▸ **Given data**
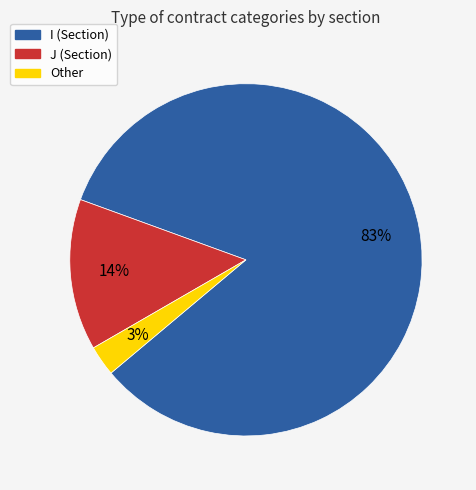

To the nearest percent, what is the average slice percentage?

33%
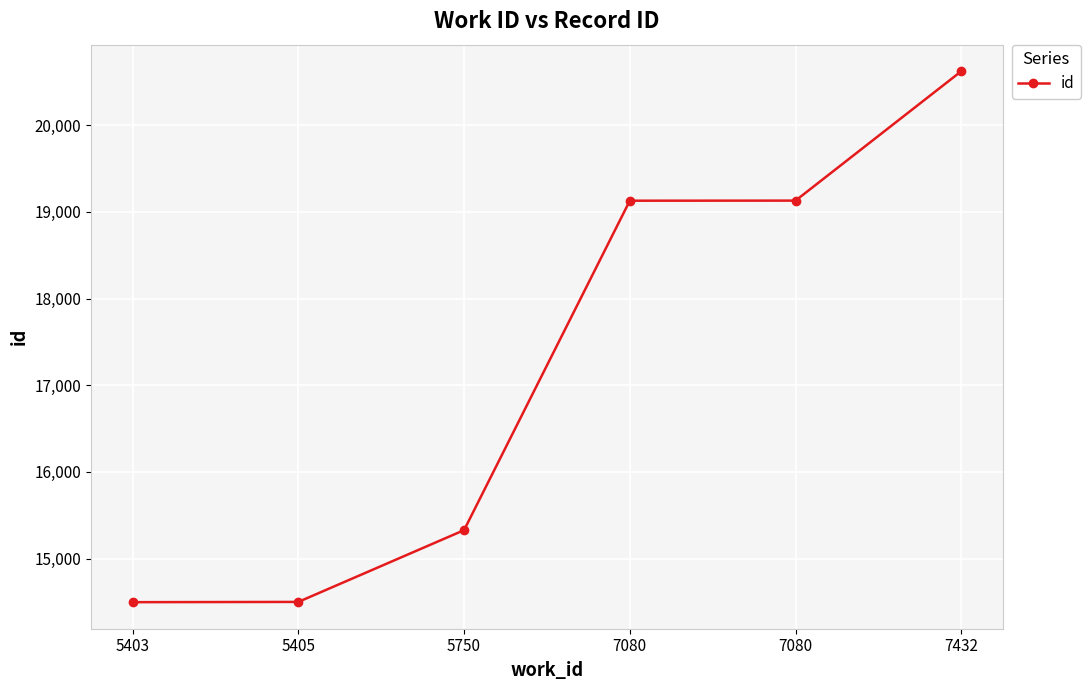

How many data points does each series have?

6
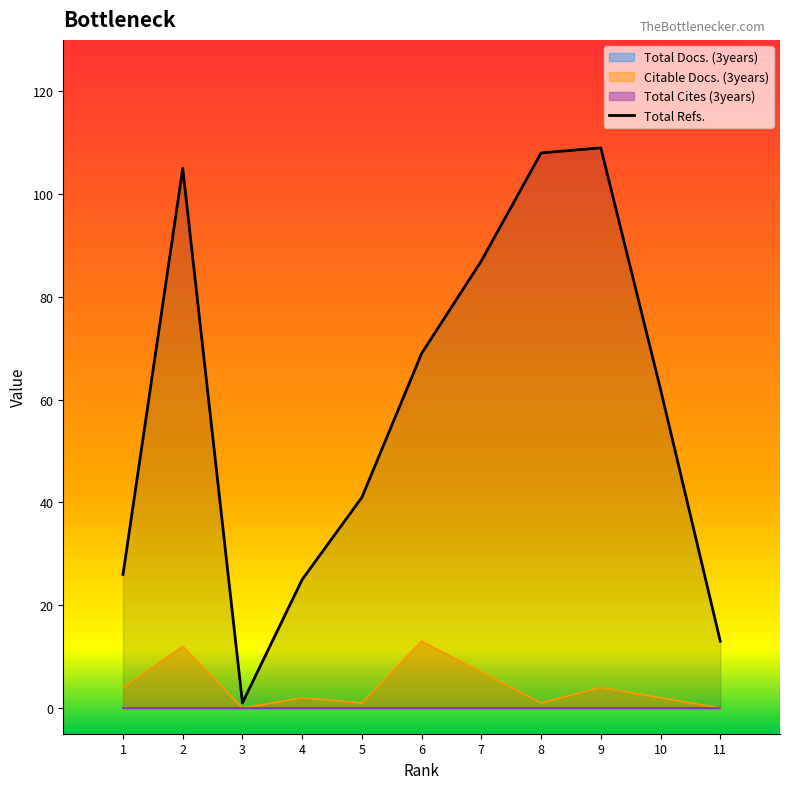

The value of Total Refs. at 5 is 41. True or false?

True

▸ **Request**
Gather every line of the records above that contains the word "True", matching its case exactly.

▸ **Worked solution**
The value of Total Refs. at 5 is 41. True or false?
True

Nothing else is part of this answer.